(Collected data)
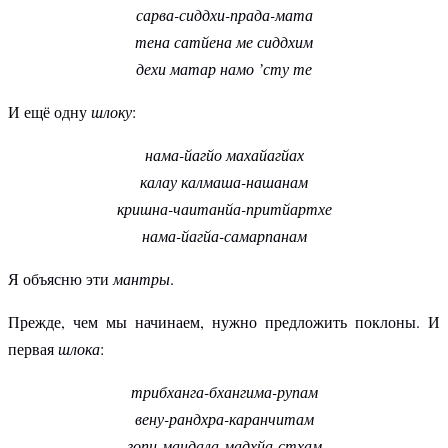
сарва-сиддхи-прада-мата
тена сатйена ме сиддхим
дехи матар намо ’сту те
И ещё одну
шлоку
:
нама-йагйо махайагйах
калау калмаша-нашанам
кришна-чаитанйа-притйартхе
нама-йагйа-самарпанам
Я объясню эти
мантры
.
Прежде, чем мы начинаем, нужно предложить поклоны. И
первая
шлока
:
трибханга-бхангима-рупам
вену-рандхра-каранчитам
гопи-мандала-мадхйа-стхам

> _EXERCISE_
Print every line of the data exactly. Pictures do not belong in the copy.

> _OUTPUT_
сарва-сиддхи-прада-мата
тена сатйена ме сиддхим
дехи матар намо ’сту те
И ещё одну
шлоку
:
нама-йагйо махайагйах
калау калмаша-нашанам
кришна-чаитанйа-притйартхе
нама-йагйа-самарпанам
Я объясню эти
мантры
.
Прежде, чем мы начинаем, нужно предложить поклоны. И
первая
шлока
:
трибханга-бхангима-рупам
вену-рандхра-каранчитам
гопи-мандала-мадхйа-стхам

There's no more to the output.